目黒蓮、いまもなお抱き続ける「宇宙Six」への熱い思い

 それにしても、宇宙Sixのメンバーもファンも、目黒がこれほどまでに活躍するとは、想像していなかったのではないか。もしかしたら、目黒本人もそうだったかもしれない。

 しかし、ただ単に「ルックスが良かったから」だけでは、この“目黒伝説”は説明がつかない気もする。ルックスの良さを超える彼の魅力とは何かと考えたとき、彼の“熱さ”を思い出した。

 目黒はSnow ManのCDデビューが発表された19年夏のコンサート『ジャニーズJr.8・8祭り〜東京ドームから始まる〜』で、宇宙Sixとして最後のステージに立った。その際、彼は感極まって「宇宙最高ー!」と叫び、ユニットへの愛をジャニーズファンに知らしめた。

 また今年3月放送の『アイ・アム・冒険少年』(TBS系)で、「脱出島」に参戦した際は、元宇宙Sixのメンバー・原嘉孝をパートナーに選び、その盟友ぶりが視聴者の間で好評を博したことも記憶に新しい。そう、目黒は、宇宙Sixという現在は存在しない古巣ユニットへの思いをずっと持ち続けている熱い男。それこそが、目黒の一番の魅力といえるかもしれない。

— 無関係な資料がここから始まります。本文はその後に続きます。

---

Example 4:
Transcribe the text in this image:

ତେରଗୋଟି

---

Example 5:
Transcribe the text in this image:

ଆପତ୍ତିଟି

 たらればの話でしかないが、目黒がSnow Manメンバーじゃない世界線を想像してみる。彼がもし、今もなお宇宙Sixのメンバーだったとしたら、今のような輝きを放てていただろうか。宇宙Sixから巣立つという経験をしたからこそ、これほどまでの存在になれたという気がしなくもない。

 宇宙Six時代に、彼が磨けば光る原石であると気づいていたファンは、現在、最高級の宝石になった目黒を誇らしく思うのか、それとも遠くに行ってしまったと少し寂しく感じているのか。ちょっと聞いてみたくなった。